Vertigo is a phenomenon which can be best described as sensation of spinning, even while standing still. Thus, vertigo patients are supposed to endure this sensation often, making their lives significantly harder and more complicated. Thus, it is best to seek medical attention as soon as possible in these situations. However, do not drive to the medical facility on your own. Rather, have someone take you there.
A primary care doctor can diagnose your condition and direct you to a specialist if necessary. He/she will also provide you with medications which can deal with some of your symptoms, making your life easier.
The Balance of Our Body
Balancing and orienting in space is quite a complex process our body has to take care of. Our inner ears keep track of our motion, noticing changes each time we turn or change our body position. This process is combined with the information our brain receives from our eyes, which detects motion as well. Additionally, the pressure receptors in our skin, joints, spine and other body parts, inform the brain of the part of our body being on the ground or getting in contact with some other surfaces.

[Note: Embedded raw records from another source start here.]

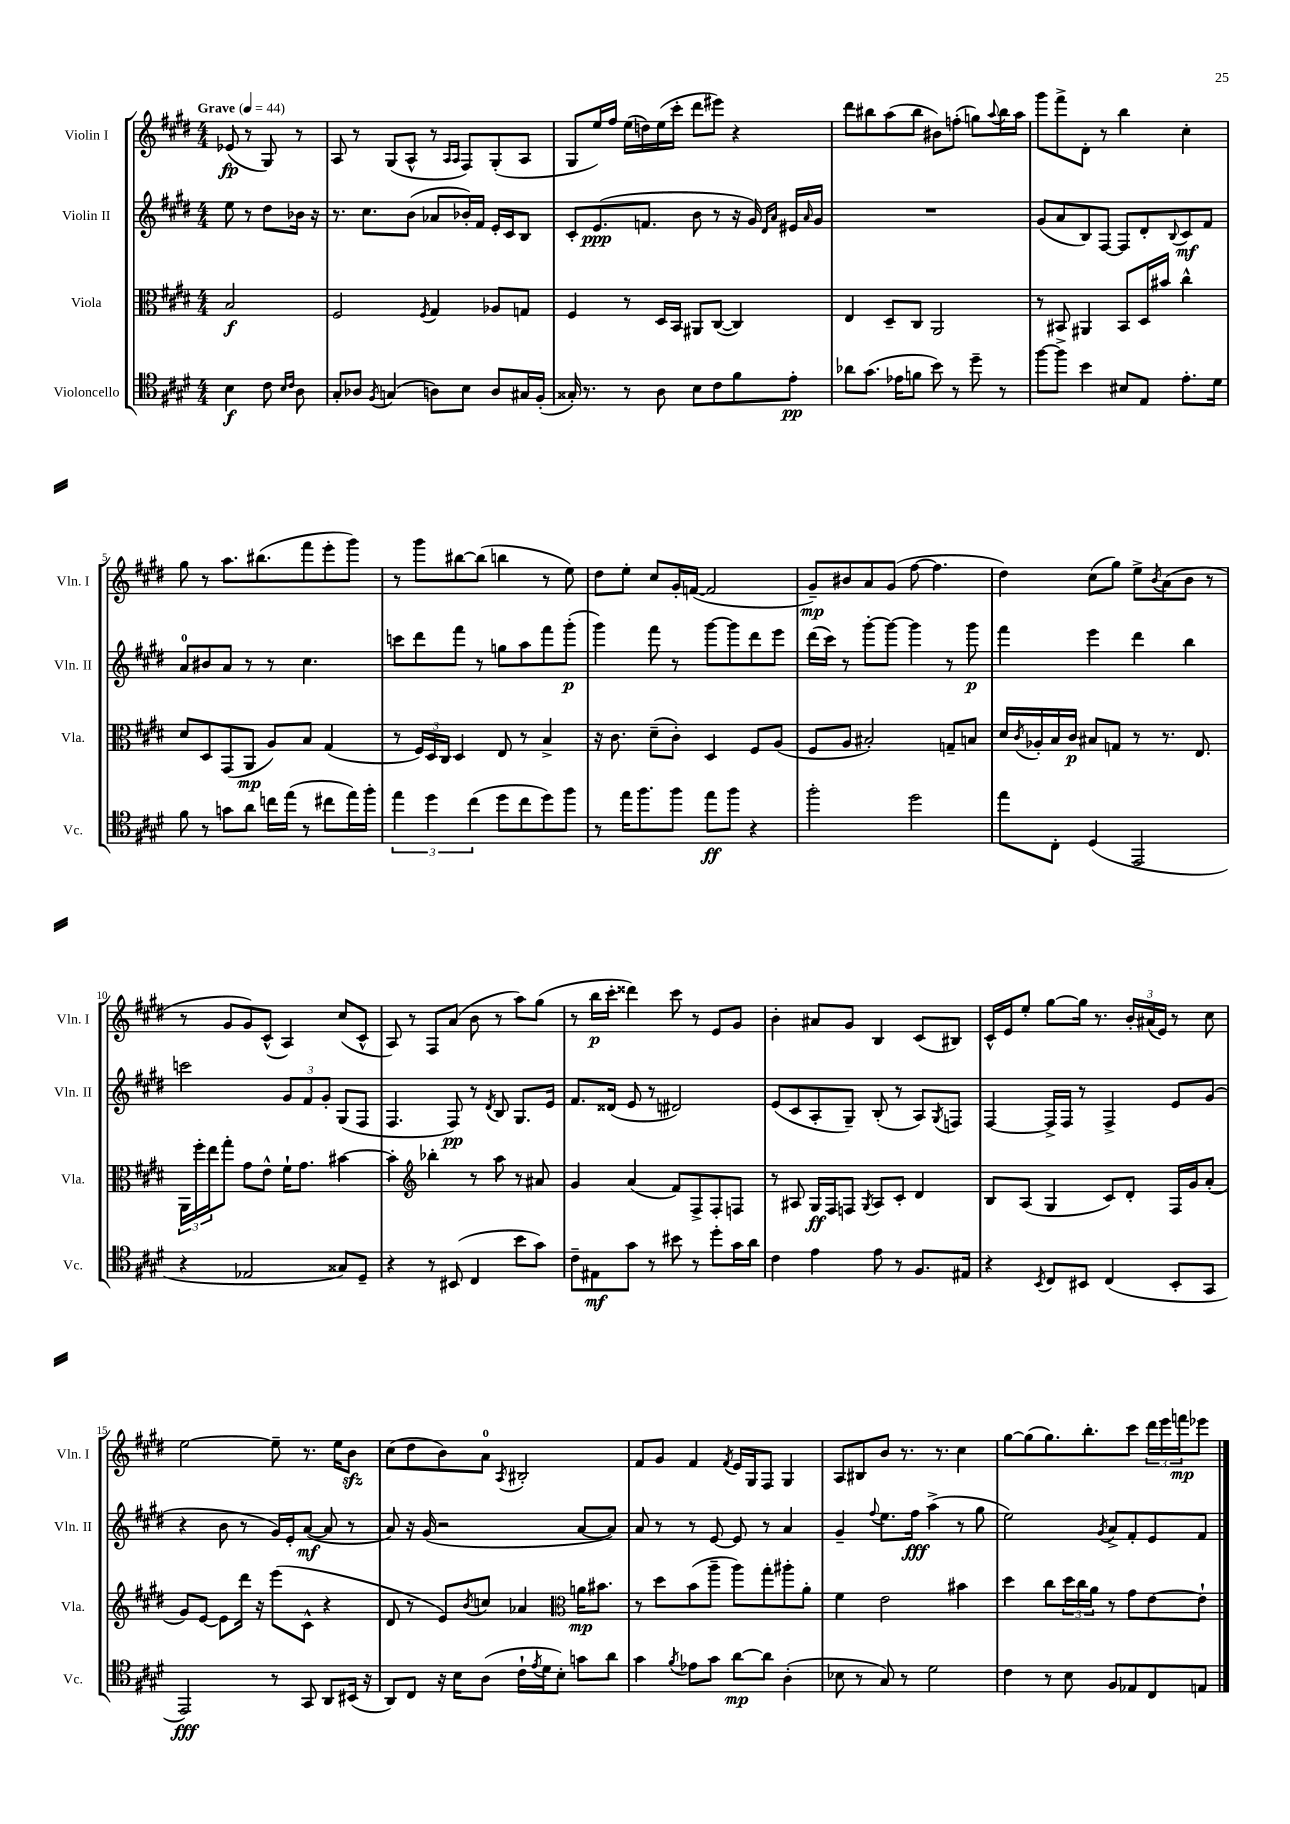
<<
\new StaffGroup <<
\new Staff = "s0" \with { instrumentName = "Violin I" shortInstrumentName = "Vln. I" } {
    \clef treble \key e \major \numericTimeSignature \time 4/4 \partial 2 \tempo "Grave" 4 = 44
    ees'8\fp( r8 gis8) r8 |
    a8 r8 gis8( a8-^ r8 \grace { a16 a16 } fis8) gis8-.( a8 |
    gis8 e''16) fis''16 e''16( d''16) e''16( cis'''16-. dis'''8 eis'''8) r4 |
    dis'''8 bis''8 a''8( bis''8 bis'8) f''8-.( g''8) \appoggiatura { a''8 } bis''16 a''16 |
    gis'''8 fis'''8-> dis'8-. r8 b''4 cis''4-. |
    gis''8 r8 a''8. bis''8.( fis'''8 e'''8-. gis'''8) |
    r8 gis'''8 bis''8~ bis''8( b''4 r8 e''8) |
    dis''8 e''8-. cis''8 gis'16-. f'16~( f'2 |
    gis'8--\mp) bis'8 a'8 gis'8( fis''8~ fis''4. |
    dis''4) cis''8( gis''8) e''8-> \acciaccatura { b'8 } a'8( b'8 r8 |
    r8 gis'8 gis'8) cis'8-^( a4) cis''8( cis'8-^ |
    a8) r8 fis8 a'8( b'8 r8 a''8) gis''8( |
    r8 b''16\p cis'''16-. disis'''4) cis'''8 r8 e'8 gis'8 |
    b'4-. ais'8 gis'8 b4 cis'8( bis8) |
    cis'16-^ e'16 e''8-. gis''8~ gis''16 r8. \tuplet 3/2 { b'16-. ais'16( e'16) } r8 cis''8 |
    e''2~ e''8-- r8. e''16 b'8\sfz |
    cis''8( dis''8 b'8) a'8-0 \acciaccatura { a8 } bis2-. |
    fis'8 gis'8 fis'4 \acciaccatura { fis'8 } e'16 gis16 fis8 gis4 |
    a8 bis8 b'8 r8. r8. cis''4 |
    gis''8~ gis''8( gis''8.) b''8.-. cis'''8 \tuplet 3/2 { dis'''16 e'''16 f'''16\mp } ees'''8 \bar "|." |
}
\new Staff = "s1" \with { instrumentName = "Violin II" shortInstrumentName = "Vln. II" } {
    \clef treble \key e \major \numericTimeSignature \time 4/4 \partial 2
    e''8 r8 dis''8 bes'16 r16 |
    r8. cis''8. b'8( aes'8 bes'16-.) fis'16 e'16-. cis'16 b8 |
    cis'8-. e'8.\ppp( f'8. b'8 r8 r16 gis'16) \grace { dis'16 a'16 } eis'16 \grace { a'16 } gis'16 |
    R1 |
    gis'8( a'8 b8) fis8~ fis8 dis'8-. \appoggiatura { b8 } cis'8\mf fis'8 |
    a'8-0 bis'8 a'8 r8 r8 cis''4. |
    c'''8 dis'''8 fis'''8 r8 g''8 a''8 fis'''8 gis'''8-.\p( |
    gis'''4) fis'''8 r8 gis'''8~ gis'''8 dis'''8 e'''8 |
    dis'''16( cis'''16) r8 gis'''8~-. gis'''8~ gis'''4 r8 gis'''8\p |
    fis'''4 e'''4 dis'''4 b''4 |
    c'''2 \tuplet 3/2 { gis'8 fis'8 gis'8-. } gis8( fis8 |
    fis4. fis8\pp) r8 \acciaccatura { dis'8 } b8 gis8. e'16 |
    fis'8. disis'16( e'8 r8 dis'2) |
    e'8( cis'8 a8-. gis8--) b8-.( r8 a8) \acciaccatura { gis8 } f8 |
    fis4~ fis16-> fis16 r8 fis4-> e'8 gis'8( |
    r4 b'8 r8 gis'16) e'16-. a'8~\mf( a'8 r8 |
    a'8) r16 gis'16( r2 a'8~ a'8) |
    a'8 r8 r8 e'8~ e'8 r8 a'4 |
    gis'4-- \appoggiatura { fis''8 } e''8. fis''16\fff a''4->( r8 gis''8 |
    e''2) \acciaccatura { gis'8 } a'8-> fis'8-. e'8 fis'8 \bar "|." |
}
\new Staff = "s2" \with { instrumentName = "Viola" shortInstrumentName = "Vla." } {
    \clef alto \key e \major \numericTimeSignature \time 4/4 \partial 2
    b2\f |
    fis2 \acciaccatura { fis8 } gis4 aes8 g8 |
    fis4 r8 dis16 b,16 ais,8 cis8~( cis4) |
    e4 dis8-- cis8 a,2 |
    r8 bis,8 ais,4 bis,8 dis16 bis'16 cis''4-^ |
    dis'8 dis8 gis,8( a,8\mp a8) b8 gis4( |
    r8 \tuplet 3/2 { fis16) dis16 cis16 } dis4 e8 r8 b4-> |
    r16 cis'8. dis'8--( cis'8-.) dis4 fis8 a8( |
    fis8 a8 bis2-.) g8-- b8 |
    dis'16 \acciaccatura { cis'8 } aes16-. b16 cis'16\p bis8 g8 r8 r8. e8. |
    \tuplet 3/2 { a,16 fis''16-. e''16 } gis''8-. gis'8 e'8-^ fis'16-! gis'8. bis'4~ |
    bis'4-. \clef treble bes''4-. r8 a''8 r8 ais'8 |
    gis'4 a'4( fis'8) fis8-> fis8-. f8 |
    r8 ais8 gis16\ff fis16 f8 \acciaccatura { gis8 } ais8 cis'8-. dis'4 |
    b8 a8( gis4 cis'8) dis'8-. fis16 gis'16 a'8-.( |
    gis'8) e'8~ e'8 dis'''16 r16 e'''8( cis'8-^ r4 |
    dis'8 r8 e'8) \acciaccatura { b'8 } c''8 aes'4 \clef alto a'16\mp bis'8. |
    r8 dis''8 b'8( a''8-- a''8) gis''8-. ais''8-. a'8-. |
    fis'4 e'2 bis'4 |
    dis''4 cis''8 \tuplet 3/2 { dis''16 cis''16 a'16 } r8 gis'8 e'8~ e'8-! \bar "|." |
}
\new Staff = "s3" \with { instrumentName = "Violoncello" shortInstrumentName = "Vc." } {
    \clef tenor \key e \major \numericTimeSignature \time 4/4 \partial 2
    b4\f cis'8 \grace { b16 cis'16 } a8 |
    gis8-. aes8 \acciaccatura { fis8 } g4( a8) b8 a8 gis16 fis16-.( |
    gisis16-.) r8. r8 a8 b8 cis'8 fis'8 e'8-.\pp |
    aes'8 gis'8.( ees'16 f'8 b'8) r8 dis''8-- r8 |
    fis''8~ fis''8-> b'4 bis8 e8 e'8.-. dis'16 |
    fis'8 r8 g'8 a'8 c''16 e''16( r8 cis''8 e''16) fis''16-. |
    \tuplet 3/2 { e''4 dis''4 cis''4( } dis''8 cis''8 dis''8) fis''8 |
    r8 e''16 fis''8. fis''8 e''8\ff fis''8 r4 |
    fis''2-. dis''2 |
    e''8 cis8-. dis4( e,2 |
    r4 ees2 gisis8) dis8-- |
    r4 r8 bis,8( cis4 b'8 gis'8) |
    cis'8-- eis8\mf gis'8 r8 bis'8 r8 dis''8-. gis'16 a'16 |
    cis'4 e'4 e'8 r8 fis8. eis16 |
    r4 \acciaccatura { b,8 } cis8 bis,8 cis4( bis,8-. gis,8 |
    e,2\fff) r8 gis,8 a,8 bis,16( r16 |
    a,8) cis8 r16 b16 a8( cis'16-! \acciaccatura { e'8 } dis'16 b8-.) g'8 a'8 |
    gis'4 \acciaccatura { fis'8 } ees'8 gis'8 a'8~\mp a'8 a4-.( |
    bes8 r8 gis8) r8 dis'2 |
    cis'4 r8 b8 fis8 ees8 cis8 e8 \bar "|." |
}
>>
>>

Since these different information come to our brain all at once, the central nervous system needs to process the data and make it more understandable and coordinated. Once the messages make no sense or get in conflict with each other, conditions like motion sickness and vertigo take place.
Reasons behind Vertigo
Sometimes anemia or low heart function levels can lead to vertigo, due to the fact that one's brain is not receiving enough blood. Poor circulation can also be triggered by excessive salt in a person's diet. Stress, anxiety, frustrations and tension can lead to vertigo too.
Our inner ear needs enough blood to function properly. If it fails to receive adequate amounts of blood, vertigo may affect us, since the inner ear is very sensitive to changes of this type. Sometimes, direct injuries to the skull, including fractures, may lead to nausea, vertigo and hearing loss. During the recovery period, the dizziness is likely to prevail for several weeks.

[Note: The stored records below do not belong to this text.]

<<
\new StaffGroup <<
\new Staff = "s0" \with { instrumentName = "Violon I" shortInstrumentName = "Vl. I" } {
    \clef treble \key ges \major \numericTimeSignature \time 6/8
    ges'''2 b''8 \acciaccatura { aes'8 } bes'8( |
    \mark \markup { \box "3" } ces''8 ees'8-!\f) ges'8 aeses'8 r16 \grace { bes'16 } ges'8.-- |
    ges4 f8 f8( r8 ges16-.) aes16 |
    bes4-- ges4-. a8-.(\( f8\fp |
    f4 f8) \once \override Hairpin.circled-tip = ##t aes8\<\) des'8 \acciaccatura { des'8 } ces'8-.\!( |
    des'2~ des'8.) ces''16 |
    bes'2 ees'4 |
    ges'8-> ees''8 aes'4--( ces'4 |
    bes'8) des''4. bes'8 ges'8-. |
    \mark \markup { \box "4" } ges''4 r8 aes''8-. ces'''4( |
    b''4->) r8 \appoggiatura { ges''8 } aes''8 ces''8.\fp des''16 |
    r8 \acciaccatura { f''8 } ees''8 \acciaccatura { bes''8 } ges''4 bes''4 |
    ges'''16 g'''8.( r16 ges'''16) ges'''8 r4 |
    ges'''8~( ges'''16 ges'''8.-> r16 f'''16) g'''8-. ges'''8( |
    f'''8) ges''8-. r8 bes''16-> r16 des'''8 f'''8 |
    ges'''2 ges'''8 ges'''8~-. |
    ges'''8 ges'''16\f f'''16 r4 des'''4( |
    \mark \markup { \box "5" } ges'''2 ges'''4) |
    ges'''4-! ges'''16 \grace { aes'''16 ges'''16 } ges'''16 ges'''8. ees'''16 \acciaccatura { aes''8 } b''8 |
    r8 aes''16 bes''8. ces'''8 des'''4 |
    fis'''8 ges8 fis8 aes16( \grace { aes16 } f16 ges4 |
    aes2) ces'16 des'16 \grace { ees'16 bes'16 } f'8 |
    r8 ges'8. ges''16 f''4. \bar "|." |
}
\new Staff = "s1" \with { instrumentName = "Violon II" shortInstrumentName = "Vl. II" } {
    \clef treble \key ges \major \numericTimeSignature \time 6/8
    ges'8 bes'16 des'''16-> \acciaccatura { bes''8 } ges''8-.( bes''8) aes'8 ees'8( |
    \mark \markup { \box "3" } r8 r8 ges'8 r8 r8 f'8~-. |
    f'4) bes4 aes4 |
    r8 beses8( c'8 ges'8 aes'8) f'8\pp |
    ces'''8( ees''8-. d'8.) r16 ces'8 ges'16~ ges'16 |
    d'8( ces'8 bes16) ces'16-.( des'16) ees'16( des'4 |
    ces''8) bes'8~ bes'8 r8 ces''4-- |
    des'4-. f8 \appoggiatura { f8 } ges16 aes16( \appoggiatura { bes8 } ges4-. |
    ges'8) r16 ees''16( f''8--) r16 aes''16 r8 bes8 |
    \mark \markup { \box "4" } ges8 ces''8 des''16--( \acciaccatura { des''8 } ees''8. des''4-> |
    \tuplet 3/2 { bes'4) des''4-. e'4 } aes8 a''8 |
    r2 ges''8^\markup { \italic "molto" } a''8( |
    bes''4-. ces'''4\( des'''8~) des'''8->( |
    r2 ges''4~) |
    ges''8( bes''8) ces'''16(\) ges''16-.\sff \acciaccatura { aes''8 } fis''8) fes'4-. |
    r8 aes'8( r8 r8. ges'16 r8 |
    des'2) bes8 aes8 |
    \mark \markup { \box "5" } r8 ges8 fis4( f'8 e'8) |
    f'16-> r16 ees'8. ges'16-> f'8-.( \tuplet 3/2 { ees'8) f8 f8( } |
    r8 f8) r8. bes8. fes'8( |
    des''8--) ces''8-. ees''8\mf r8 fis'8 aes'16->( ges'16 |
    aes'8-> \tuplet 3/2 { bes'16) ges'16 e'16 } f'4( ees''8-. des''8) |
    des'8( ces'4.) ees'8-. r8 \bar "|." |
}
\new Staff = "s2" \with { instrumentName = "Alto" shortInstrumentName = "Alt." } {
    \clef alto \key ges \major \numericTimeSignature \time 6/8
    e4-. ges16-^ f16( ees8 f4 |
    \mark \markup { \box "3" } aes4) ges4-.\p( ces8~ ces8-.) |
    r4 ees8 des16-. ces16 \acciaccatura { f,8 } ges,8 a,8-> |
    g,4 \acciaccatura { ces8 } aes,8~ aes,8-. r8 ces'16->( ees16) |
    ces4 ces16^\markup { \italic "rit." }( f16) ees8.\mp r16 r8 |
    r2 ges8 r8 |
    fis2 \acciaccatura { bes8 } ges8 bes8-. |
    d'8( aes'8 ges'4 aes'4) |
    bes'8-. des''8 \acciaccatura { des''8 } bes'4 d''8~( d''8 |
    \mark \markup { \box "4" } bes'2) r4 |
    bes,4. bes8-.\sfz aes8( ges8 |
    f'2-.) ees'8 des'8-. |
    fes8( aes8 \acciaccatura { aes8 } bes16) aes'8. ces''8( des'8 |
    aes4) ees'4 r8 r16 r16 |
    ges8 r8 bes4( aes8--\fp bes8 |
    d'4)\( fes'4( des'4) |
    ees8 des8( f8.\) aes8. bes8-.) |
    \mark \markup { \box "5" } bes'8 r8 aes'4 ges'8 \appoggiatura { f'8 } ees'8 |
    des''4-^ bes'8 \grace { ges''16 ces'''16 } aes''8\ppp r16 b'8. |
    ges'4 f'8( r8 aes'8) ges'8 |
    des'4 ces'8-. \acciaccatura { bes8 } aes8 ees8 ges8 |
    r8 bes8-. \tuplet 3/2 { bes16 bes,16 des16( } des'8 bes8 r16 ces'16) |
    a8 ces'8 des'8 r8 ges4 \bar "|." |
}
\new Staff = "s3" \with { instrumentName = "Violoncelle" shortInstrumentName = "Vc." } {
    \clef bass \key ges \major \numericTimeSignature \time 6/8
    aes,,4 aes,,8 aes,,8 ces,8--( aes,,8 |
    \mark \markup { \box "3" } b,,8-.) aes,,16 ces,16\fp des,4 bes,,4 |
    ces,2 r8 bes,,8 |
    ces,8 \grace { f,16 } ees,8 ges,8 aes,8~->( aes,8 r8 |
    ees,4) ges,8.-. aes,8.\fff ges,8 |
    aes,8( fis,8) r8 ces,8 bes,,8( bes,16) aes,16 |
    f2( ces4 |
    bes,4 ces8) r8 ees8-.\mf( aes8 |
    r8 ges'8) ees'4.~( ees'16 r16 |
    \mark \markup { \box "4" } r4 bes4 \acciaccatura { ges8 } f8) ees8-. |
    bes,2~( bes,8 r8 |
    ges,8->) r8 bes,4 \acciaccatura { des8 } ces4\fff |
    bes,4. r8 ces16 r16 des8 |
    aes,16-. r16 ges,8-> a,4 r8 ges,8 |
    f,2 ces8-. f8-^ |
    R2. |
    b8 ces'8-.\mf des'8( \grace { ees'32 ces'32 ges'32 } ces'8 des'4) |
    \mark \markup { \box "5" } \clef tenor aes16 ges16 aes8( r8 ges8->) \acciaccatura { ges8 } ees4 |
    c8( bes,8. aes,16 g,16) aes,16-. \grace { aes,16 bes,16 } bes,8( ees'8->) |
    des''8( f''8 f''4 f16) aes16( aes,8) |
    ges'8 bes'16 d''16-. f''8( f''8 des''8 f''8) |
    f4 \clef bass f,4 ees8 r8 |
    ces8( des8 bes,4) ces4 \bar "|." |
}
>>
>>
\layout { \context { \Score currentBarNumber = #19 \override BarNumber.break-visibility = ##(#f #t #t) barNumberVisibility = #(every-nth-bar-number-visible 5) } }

There are cases where infections are behind vertigo. For example, common flu or cold can attack the nerve connections in our inner ear, triggering vertigo, but, fortunately, leaving our hearing intact. Some people experience vertigo when exposed to specific allergens. Others have this condition connected with other, underlying, neurological diseases like syphilis, multiple sclerosis or tumors.
Special Yoga poses and disciplines can better one's balance and posture significantly, presenting a successful treatment for vertigo and dizziness. Yoga can balance the nervous system and the balance centers in our inner ear, boosting our concentration and removing vertigo.